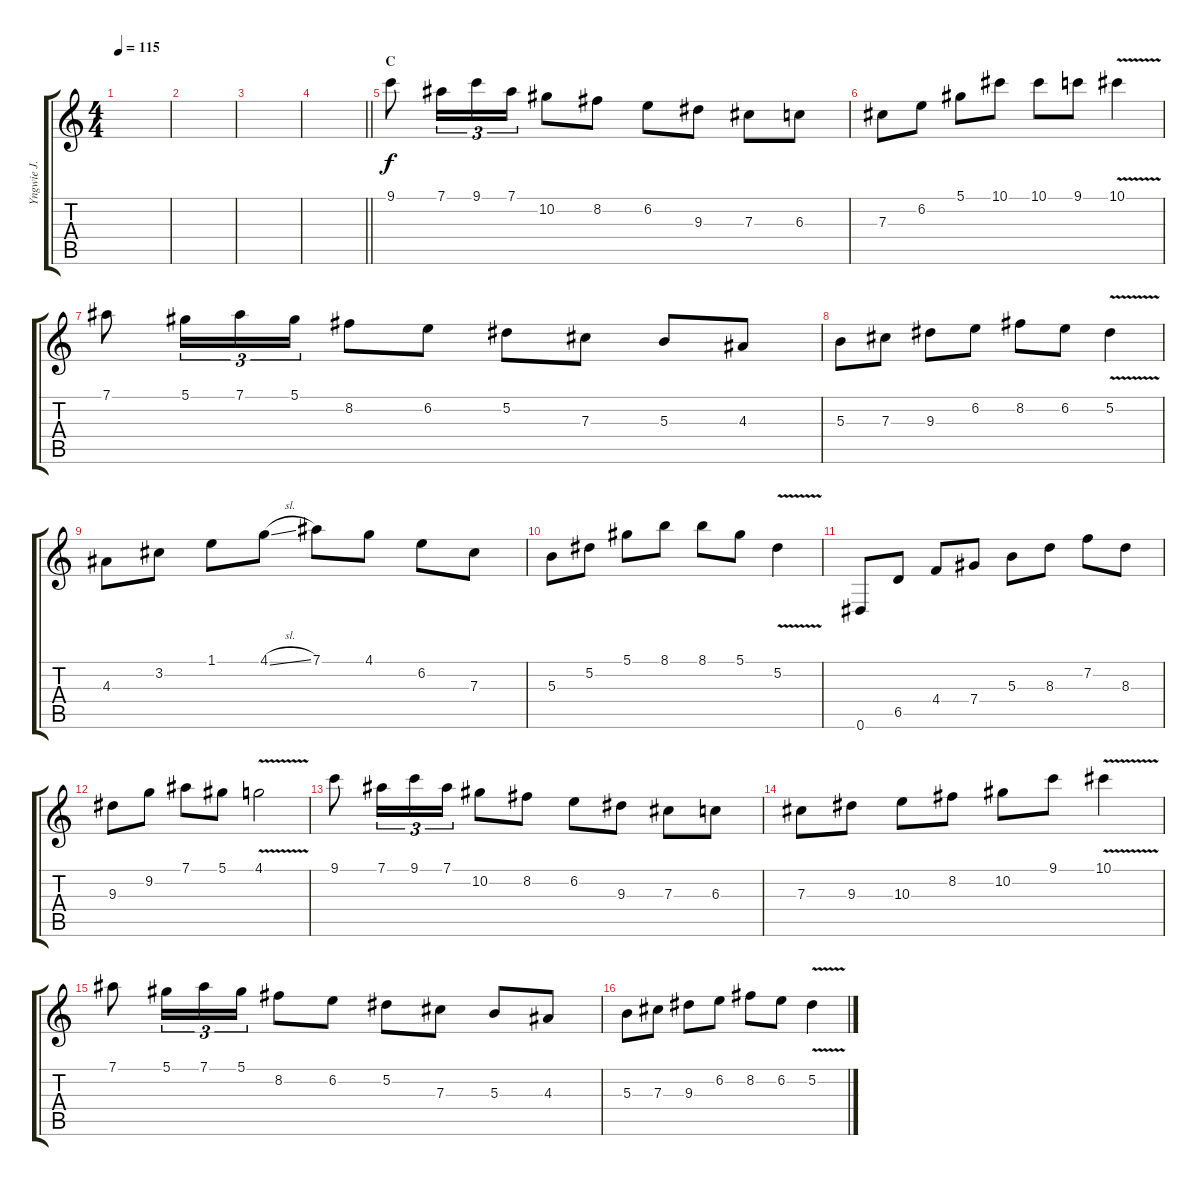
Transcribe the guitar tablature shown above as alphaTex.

\track ("Yngwie J. Malmsteen" "Yngwie J. ") {instrument acousticguitarnylon}
\staff {score tabs}
\tuning (Eb4 Bb3 Gb3 Db3 Ab2 Eb2) {hide}
\ts (4 4)
\tempo 115
\clef g2
\ks c
|
|
|
\barLineRight lightlight
|
\section ("" "C")
9.1.8 7.1.16{tu (3 2)} 9.1.16{tu (3 2)} 7.1.16{tu (3 2)} 10.2.8 8.2.8 6.2.8 9.3.8 7.3.8 6.3.8 |
7.3.8 6.2.8 5.1.8 10.1.8 10.1.8 9.1.8 10.1{v}.4 |
7.1.8 5.1.16{tu (3 2)} 7.1.16{tu (3 2)} 5.1.16{tu (3 2)} 8.2.8 6.2.8 5.2.8 7.3.8 5.3.8 4.3.8 |
5.3.8 7.3.8 9.3.8 6.2.8 8.2.8 6.2.8 5.2{v}.4 |
4.3.8 3.2.8 1.1.8 4.1{sl}.8 7.1.8 4.1.8 6.2.8 7.3.8 |
5.3.8 5.2.8 5.1.8 8.1.8 8.1.8 5.1.8 5.2{v}.4 |
0.6.8 6.5.8 4.4.8 7.4.8 5.3.8 8.3.8 7.2.8 8.3.8 |
9.3.8 9.2.8 7.1.8 5.1.8 4.1{v}.2 |
9.1.8 7.1.16{tu (3 2)} 9.1.16{tu (3 2)} 7.1.16{tu (3 2)} 10.2.8 8.2.8 6.2.8 9.3.8 7.3.8 6.3.8 |
7.3.8 9.3.8 10.3.8 8.2.8 10.2.8 9.1.8 10.1{v}.4 |
7.1.8 5.1.16{tu (3 2)} 7.1.16{tu (3 2)} 5.1.16{tu (3 2)} 8.2.8 6.2.8 5.2.8 7.3.8 5.3.8 4.3.8 |
5.3.8 7.3.8 9.3.8 6.2.8 8.2.8 6.2.8 5.2{v}.4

________________________________________

Requirement: Copy the text of each item above line for line, with no changes, and leave out the pictures.

Written answer:
Transcribe the guitar tablature shown above as alphaTex.

\track ("Yngwie J. Malmsteen" "Yngwie J. ") {instrument acousticguitarnylon}
\staff {score tabs}
\tuning (Eb4 Bb3 Gb3 Db3 Ab2 Eb2) {hide}
\ts (4 4)
\tempo 115
\clef g2
\ks c
|
|
|
\barLineRight lightlight
|
\section ("" "C")
9.1.8 7.1.16{tu (3 2)} 9.1.16{tu (3 2)} 7.1.16{tu (3 2)} 10.2.8 8.2.8 6.2.8 9.3.8 7.3.8 6.3.8 |
7.3.8 6.2.8 5.1.8 10.1.8 10.1.8 9.1.8 10.1{v}.4 |
7.1.8 5.1.16{tu (3 2)} 7.1.16{tu (3 2)} 5.1.16{tu (3 2)} 8.2.8 6.2.8 5.2.8 7.3.8 5.3.8 4.3.8 |
5.3.8 7.3.8 9.3.8 6.2.8 8.2.8 6.2.8 5.2{v}.4 |
4.3.8 3.2.8 1.1.8 4.1{sl}.8 7.1.8 4.1.8 6.2.8 7.3.8 |
5.3.8 5.2.8 5.1.8 8.1.8 8.1.8 5.1.8 5.2{v}.4 |
0.6.8 6.5.8 4.4.8 7.4.8 5.3.8 8.3.8 7.2.8 8.3.8 |
9.3.8 9.2.8 7.1.8 5.1.8 4.1{v}.2 |
9.1.8 7.1.16{tu (3 2)} 9.1.16{tu (3 2)} 7.1.16{tu (3 2)} 10.2.8 8.2.8 6.2.8 9.3.8 7.3.8 6.3.8 |
7.3.8 9.3.8 10.3.8 8.2.8 10.2.8 9.1.8 10.1{v}.4 |
7.1.8 5.1.16{tu (3 2)} 7.1.16{tu (3 2)} 5.1.16{tu (3 2)} 8.2.8 6.2.8 5.2.8 7.3.8 5.3.8 4.3.8 |
5.3.8 7.3.8 9.3.8 6.2.8 8.2.8 6.2.8 5.2{v}.4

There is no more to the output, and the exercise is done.